■ **Job**:
Render the listing below as a numbered list with one line per entry, omitting the blank lines. Exclude the pictures from the answer.

■ **Material for the task**:
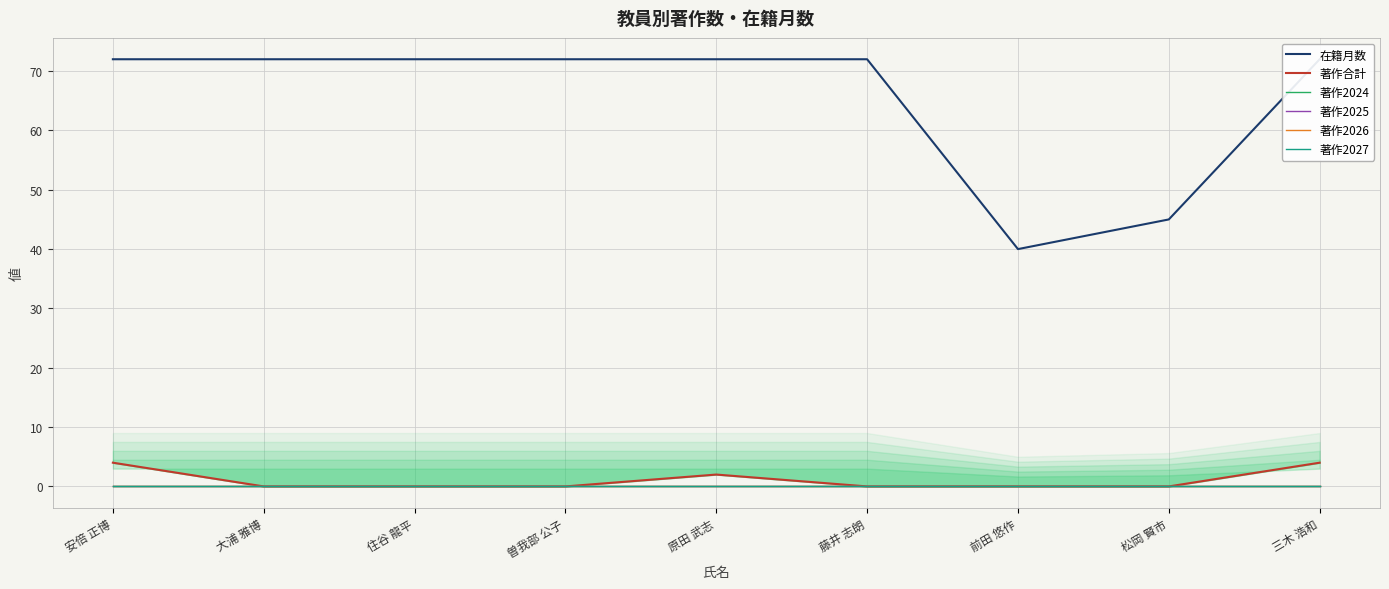

Reading left to right, extract all data points from this chart.

在籍月数: 安倍 正博=72	大浦 雅博=72	住谷 龍平=72	曽我部 公子=72	原田 武志=72	藤井 志朗=72	前田 悠作=40	松岡 賢市=45	三木 浩和=72
著作合計: 安倍 正博=4	大浦 雅博=0	住谷 龍平=0	曽我部 公子=0	原田 武志=2	藤井 志朗=0	前田 悠作=0	松岡 賢市=0	三木 浩和=4
著作2024: 安倍 正博=0	大浦 雅博=0	住谷 龍平=0	曽我部 公子=0	原田 武志=0	藤井 志朗=0	前田 悠作=0	松岡 賢市=0	三木 浩和=0
著作2025: 安倍 正博=0	大浦 雅博=0	住谷 龍平=0	曽我部 公子=0	原田 武志=0	藤井 志朗=0	前田 悠作=0	松岡 賢市=0	三木 浩和=0
著作2026: 安倍 正博=0	大浦 雅博=0	住谷 龍平=0	曽我部 公子=0	原田 武志=0	藤井 志朗=0	前田 悠作=0	松岡 賢市=0	三木 浩和=0
著作2027: 安倍 正博=0	大浦 雅博=0	住谷 龍平=0	曽我部 公子=0	原田 武志=0	藤井 志朗=0	前田 悠作=0	松岡 賢市=0	三木 浩和=0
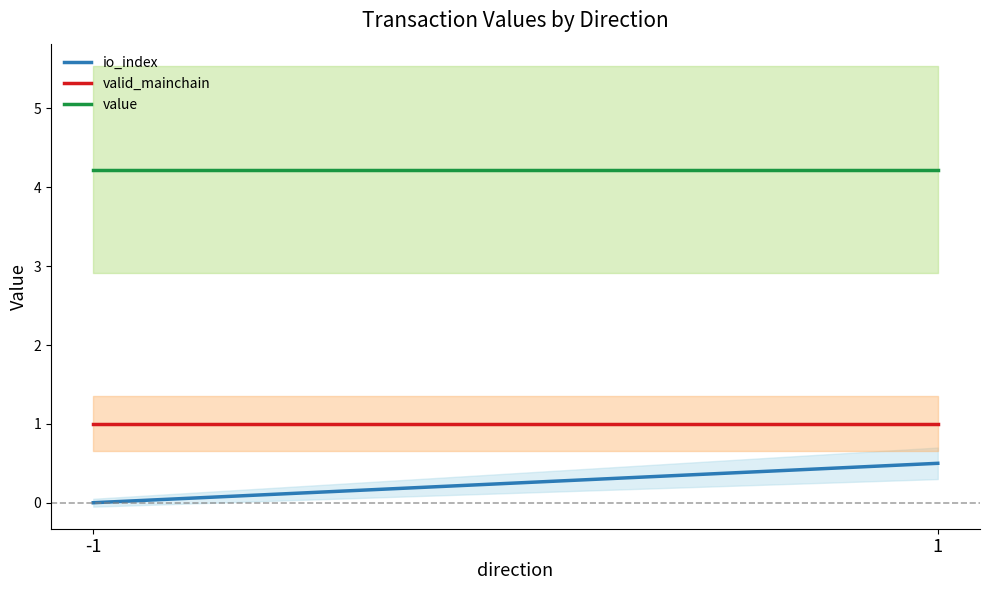

What is the lowest value of the valid_mainchain series?

1.0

■ **Response for this exercise**:
1. Reading left to right, extract all data points from this chart.
2. 在籍月数: 安倍 正博=72	大浦 雅博=72	住谷 龍平=72	曽我部 公子=72	原田 武志=72	藤井 志朗=72	前田 悠作=40	松岡 賢市=45	三木 浩和=72
3. 著作合計: 安倍 正博=4	大浦 雅博=0	住谷 龍平=0	曽我部 公子=0	原田 武志=2	藤井 志朗=0	前田 悠作=0	松岡 賢市=0	三木 浩和=4
4. 著作2024: 安倍 正博=0	大浦 雅博=0	住谷 龍平=0	曽我部 公子=0	原田 武志=0	藤井 志朗=0	前田 悠作=0	松岡 賢市=0	三木 浩和=0
5. 著作2025: 安倍 正博=0	大浦 雅博=0	住谷 龍平=0	曽我部 公子=0	原田 武志=0	藤井 志朗=0	前田 悠作=0	松岡 賢市=0	三木 浩和=0
6. 著作2026: 安倍 正博=0	大浦 雅博=0	住谷 龍平=0	曽我部 公子=0	原田 武志=0	藤井 志朗=0	前田 悠作=0	松岡 賢市=0	三木 浩和=0
7. 著作2027: 安倍 正博=0	大浦 雅博=0	住谷 龍平=0	曽我部 公子=0	原田 武志=0	藤井 志朗=0	前田 悠作=0	松岡 賢市=0	三木 浩和=0
8. What is the lowest value of the valid_mainchain series?
9. 1.0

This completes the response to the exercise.